The effects of positive- and negative peer modelling on children's consumption of a novel blue food, presented in each of four snack meals during an "activity" day, were evaluated. It was predicted that: (i) novel food consumption would increase after positive modelling, but decrease after negative modelling; (ii) modelling effects would generalise to a second novel blue food when participants were alone when they ate their snack; (iii) that positive modelling would reverse the effects of negative modelling.
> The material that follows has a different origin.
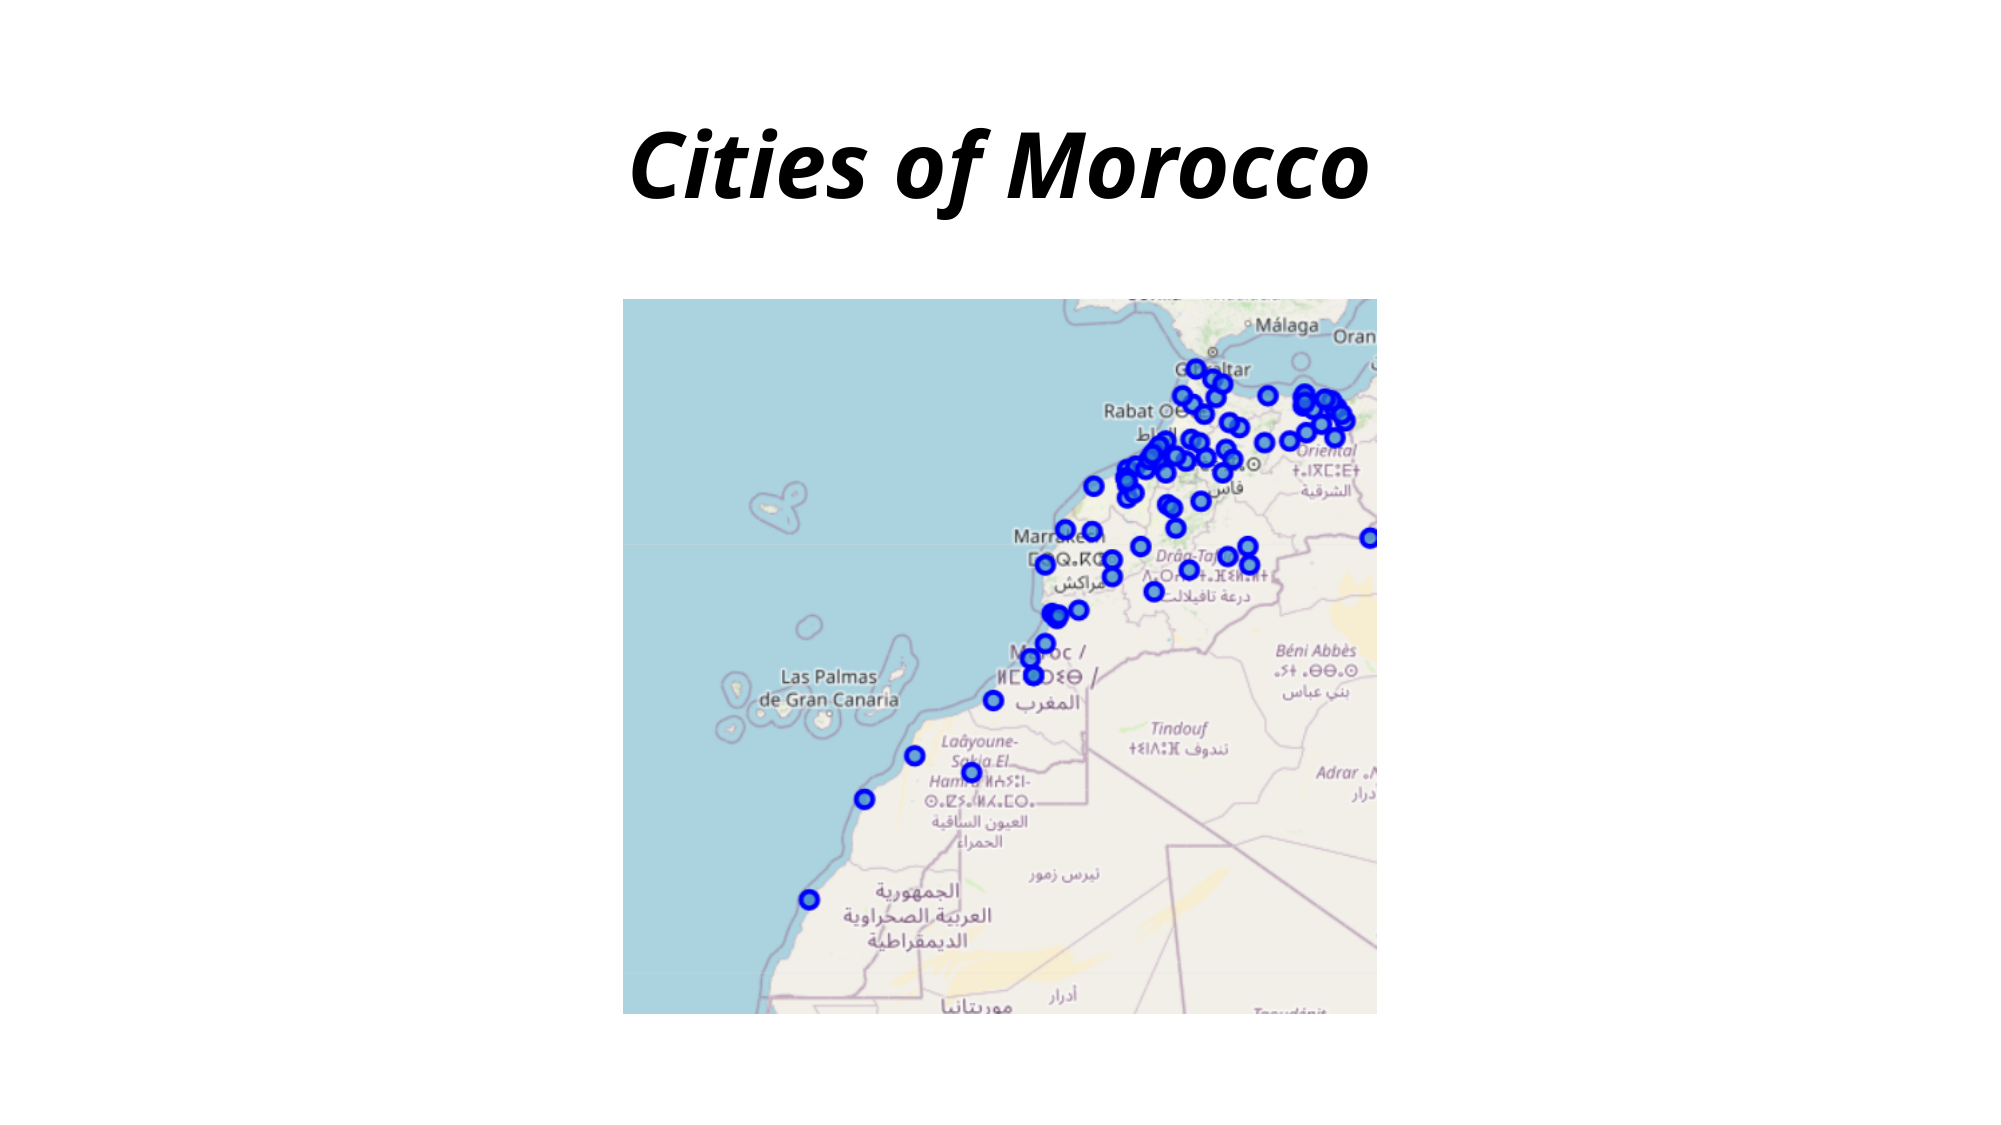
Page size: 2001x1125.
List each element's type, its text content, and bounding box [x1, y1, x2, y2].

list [623, 299, 1377, 1014]
title Cities of Morocco [137, 59, 1863, 278]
A mixed design was employed with random assignment to either Groups A, B, or C (equal numbers of males and females per group). Within groups, each participant received the novel food on four snack occasions. Group A received positive modelling of blue food consumption on the first and third occasions, but were alone when they received the foods on the second and fourth occasions; Group B had negative modelling on the first occasion, positive modelling on the third, and ate alone on the second and fourth; Group C ate alone on all four occasions. To measure generalisation, an additional blue food was presented in all second and fourth "alone" occasions.


Thirty-five 5-7-year olds took part in Study 1, and 44 3-4-year olds in Study 2.


All main predictions were confirmed except that positive peer modelling did not reverse the effects of negative modelling in the 3-4-year olds.


Negative peer modelling inhibits novel food consumption, and its effects are particularly difficult to reverse in younger children.